Contrairement à Pétain, le général de Gaulle ne regarde pas vers le passé mais vers l’avenir, un avenir
dans lequel il souhaite que la France retrouve ses valeurs républicaines. Cela passe par le fait que le pays doit
retrouver « la souveraineté complète de la nation sur elle-même » autrement dit la possibilité de voter, de
choisir ses dirigeants librement. Cet idéal démocratique est au cœur des valeurs de la République. La guerre
n’étant pas terminée, de Gaulle est évidemment préoccupé de « la restauration de la complète intégrité du
territoire » mais il ne lui paraît pas concevable que cela ne s’accompagne pas du retour de la République. Chef
de la France Libre, et même si cela n’a pas été le cas dans les premiers temps, de Gaulle se pose en garant de
la République et de ses valeurs. Il s’agit d’un retour à la situation d’avant la guerre et donc à une négation
totale de la valeur du régime mis en place par Pétain (« toutes leurs libertés intérieures devront leur être
rendues »). Il s’agit aussi d’essayer d’aller au-delà des institutions d’avant 1940 afin d’en réformer « les
abus ».
Le général de Gaulle va effectivement plus loin dans cette déclaration qu’une simple restauration à
travers laquelle il veut convaincre les mouvements de résistance, souvent marqués à gauche, de ses idées
républicaines mais aussi de sa capacité à les faire progresser. Ainsi il ne se contente pas d’annoncer le retour
du suffrage universel, il affirme que « tous les hommes et toutes les femmes de chez nous éliront
souverainement l’Assemblée nationale qui décidera souverainement des destinées du pays » ; c’est donc
reconnaître l’égalité civique et politique entre les sexes, égalité qui jusque là avait toujours été rejetée par les
législateurs. Il va même plus loin en défendant le principe de « garanties pratiques qui assureront à chacun la
liberté et la dignité dans son travail et dans son existence » ; on peut trouver là la volonté de mettre en place
une république plus sociale qui s’appuie sur l’idée de l’Etat-providence. Une idée qui annonce déjà le futur
programme du CNR (Conseil National de la Résistance) en 1944.

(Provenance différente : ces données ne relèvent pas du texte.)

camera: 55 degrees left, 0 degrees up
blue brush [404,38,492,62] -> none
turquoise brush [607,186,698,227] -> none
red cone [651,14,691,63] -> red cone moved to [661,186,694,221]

A travers ces deux documents, on peut percevoir la totale opposition entre les idées réactionnaires du
maréchal Pétain et celles tournées vers un progrès démocratique du général de Gaulle. Au cours de la
Seconde Guerre mondiale, la République (mais aussi les Français) est condamnée à attendre de connaître
l’issue des combats pour savoir ce que sera son réel avenir.

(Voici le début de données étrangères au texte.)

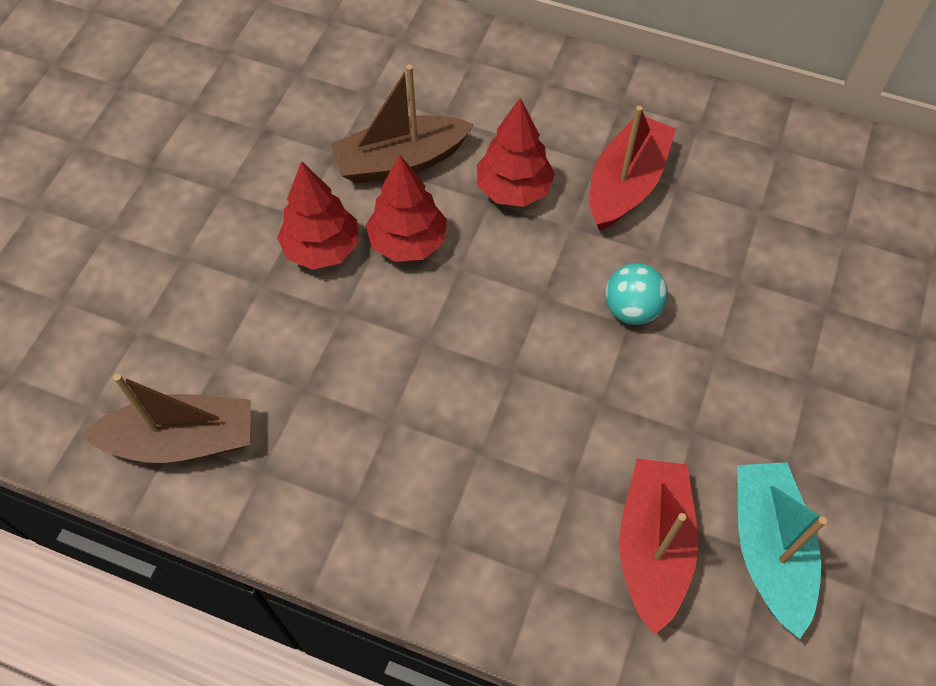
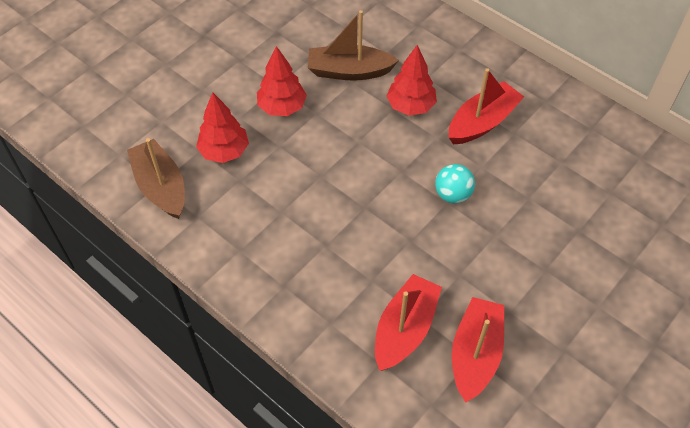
camera: 20 degrees right, 5 degrees down
brown boat [80,374,251,463] -> brown boat turned 135 degrees counterclockwise [127,138,185,219]
red tree [366,154,447,262] -> red tree moved to [196,92,249,163]
turquoise boat [737,462,827,639] -> red boat [452,297,504,403]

Les deux auteurs de ces textes ne sont bien évidemment pas objectifs, ils cherchent à convaincre l’un
en agitant le spectre de l’effondrement national, l’autre en exaltant la grandeur de la France et de ses valeurs
républicaines. Les documents permettent bien de voir s’affronter les idées en présence ; toutefois, ils ne
portent que sur la période du début de la Seconde Guerre mondiale et ne peuvent donc informer sur la
situation de la France dans la deuxième partie du conflit (après l’invasion de tout le pays par les Allemands par
exemple). Surtout, à travers ces deux conceptions opposées, on ne peut pas discerner l’évolution de tous ceux
qui en France ont été tentés successivement, voire simultanément, par les deux messages.